◆ YOUR GOAL
Copy every line of the entries below word for word, keeping each field name and value unchanged.

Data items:
============

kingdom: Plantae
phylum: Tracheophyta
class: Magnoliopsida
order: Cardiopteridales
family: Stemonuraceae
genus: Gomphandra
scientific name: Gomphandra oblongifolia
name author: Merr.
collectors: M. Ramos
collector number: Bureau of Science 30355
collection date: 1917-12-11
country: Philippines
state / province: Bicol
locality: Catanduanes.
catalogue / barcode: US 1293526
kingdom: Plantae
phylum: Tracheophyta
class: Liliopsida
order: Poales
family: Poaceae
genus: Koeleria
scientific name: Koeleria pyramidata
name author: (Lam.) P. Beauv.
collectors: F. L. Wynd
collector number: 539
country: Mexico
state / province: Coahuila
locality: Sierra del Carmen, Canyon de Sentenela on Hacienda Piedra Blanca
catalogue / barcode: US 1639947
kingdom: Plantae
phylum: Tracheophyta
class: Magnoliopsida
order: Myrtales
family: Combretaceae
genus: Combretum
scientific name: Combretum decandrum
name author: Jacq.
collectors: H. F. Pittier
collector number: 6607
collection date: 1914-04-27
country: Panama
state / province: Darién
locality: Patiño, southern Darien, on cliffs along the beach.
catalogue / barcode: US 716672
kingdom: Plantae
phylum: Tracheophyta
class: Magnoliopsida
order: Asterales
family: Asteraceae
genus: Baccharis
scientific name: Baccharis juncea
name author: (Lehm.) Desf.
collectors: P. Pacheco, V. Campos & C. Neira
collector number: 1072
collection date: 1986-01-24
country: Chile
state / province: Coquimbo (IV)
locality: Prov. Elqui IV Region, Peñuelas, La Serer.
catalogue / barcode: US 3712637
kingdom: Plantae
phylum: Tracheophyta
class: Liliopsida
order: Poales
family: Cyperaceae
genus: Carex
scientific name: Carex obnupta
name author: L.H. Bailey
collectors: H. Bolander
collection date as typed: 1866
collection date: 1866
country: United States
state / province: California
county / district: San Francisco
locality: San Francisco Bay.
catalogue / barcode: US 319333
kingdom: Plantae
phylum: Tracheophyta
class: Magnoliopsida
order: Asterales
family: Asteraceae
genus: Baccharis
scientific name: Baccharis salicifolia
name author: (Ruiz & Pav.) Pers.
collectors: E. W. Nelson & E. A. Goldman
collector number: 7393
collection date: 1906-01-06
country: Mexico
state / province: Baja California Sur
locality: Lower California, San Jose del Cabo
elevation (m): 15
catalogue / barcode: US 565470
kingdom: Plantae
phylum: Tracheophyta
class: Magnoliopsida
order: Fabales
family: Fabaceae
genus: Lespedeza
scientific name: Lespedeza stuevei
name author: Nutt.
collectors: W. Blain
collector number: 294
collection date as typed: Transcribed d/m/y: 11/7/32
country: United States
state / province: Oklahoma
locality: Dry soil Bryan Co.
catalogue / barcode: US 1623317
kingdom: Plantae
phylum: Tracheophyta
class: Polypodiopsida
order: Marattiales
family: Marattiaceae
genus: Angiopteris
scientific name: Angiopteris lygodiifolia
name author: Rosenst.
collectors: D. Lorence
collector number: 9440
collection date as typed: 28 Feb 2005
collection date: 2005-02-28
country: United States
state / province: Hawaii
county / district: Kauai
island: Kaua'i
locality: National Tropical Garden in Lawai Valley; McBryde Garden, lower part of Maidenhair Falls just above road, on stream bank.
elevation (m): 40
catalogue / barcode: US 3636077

============

◆ SOLUTION FOR THIS TASK
kingdom: Plantae
phylum: Tracheophyta
class: Magnoliopsida
order: Cardiopteridales
family: Stemonuraceae
genus: Gomphandra
scientific name: Gomphandra oblongifolia
name author: Merr.
collectors: M. Ramos
collector number: Bureau of Science 30355
collection date: 1917-12-11
country: Philippines
state / province: Bicol
locality: Catanduanes.
catalogue / barcode: US 1293526
kingdom: Plantae
phylum: Tracheophyta
class: Liliopsida
order: Poales
family: Poaceae
genus: Koeleria
scientific name: Koeleria pyramidata
name author: (Lam.) P. Beauv.
collectors: F. L. Wynd
collector number: 539
country: Mexico
state / province: Coahuila
locality: Sierra del Carmen, Canyon de Sentenela on Hacienda Piedra Blanca
catalogue / barcode: US 1639947
kingdom: Plantae
phylum: Tracheophyta
class: Magnoliopsida
order: Myrtales
family: Combretaceae
genus: Combretum
scientific name: Combretum decandrum
name author: Jacq.
collectors: H. F. Pittier
collector number: 6607
collection date: 1914-04-27
country: Panama
state / province: Darién
locality: Patiño, southern Darien, on cliffs along the beach.
catalogue / barcode: US 716672
kingdom: Plantae
phylum: Tracheophyta
class: Magnoliopsida
order: Asterales
family: Asteraceae
genus: Baccharis
scientific name: Baccharis juncea
name author: (Lehm.) Desf.
collectors: P. Pacheco, V. Campos & C. Neira
collector number: 1072
collection date: 1986-01-24
country: Chile
state / province: Coquimbo (IV)
locality: Prov. Elqui IV Region, Peñuelas, La Serer.
catalogue / barcode: US 3712637
kingdom: Plantae
phylum: Tracheophyta
class: Liliopsida
order: Poales
family: Cyperaceae
genus: Carex
scientific name: Carex obnupta
name author: L.H. Bailey
collectors: H. Bolander
collection date as typed: 1866
collection date: 1866
country: United States
state / province: California
county / district: San Francisco
locality: San Francisco Bay.
catalogue / barcode: US 319333
kingdom: Plantae
phylum: Tracheophyta
class: Magnoliopsida
order: Asterales
family: Asteraceae
genus: Baccharis
scientific name: Baccharis salicifolia
name author: (Ruiz & Pav.) Pers.
collectors: E. W. Nelson & E. A. Goldman
collector number: 7393
collection date: 1906-01-06
country: Mexico
state / province: Baja California Sur
locality: Lower California, San Jose del Cabo
elevation (m): 15
catalogue / barcode: US 565470
kingdom: Plantae
phylum: Tracheophyta
class: Magnoliopsida
order: Fabales
family: Fabaceae
genus: Lespedeza
scientific name: Lespedeza stuevei
name author: Nutt.
collectors: W. Blain
collector number: 294
collection date as typed: Transcribed d/m/y: 11/7/32
country: United States
state / province: Oklahoma
locality: Dry soil Bryan Co.
catalogue / barcode: US 1623317
kingdom: Plantae
phylum: Tracheophyta
class: Polypodiopsida
order: Marattiales
family: Marattiaceae
genus: Angiopteris
scientific name: Angiopteris lygodiifolia
name author: Rosenst.
collectors: D. Lorence
collector number: 9440
collection date as typed: 28 Feb 2005
collection date: 2005-02-28
country: United States
state / province: Hawaii
county / district: Kauai
island: Kaua'i
locality: National Tropical Garden in Lawai Valley; McBryde Garden, lower part of Maidenhair Falls just above road, on stream bank.
elevation (m): 40
catalogue / barcode: US 3636077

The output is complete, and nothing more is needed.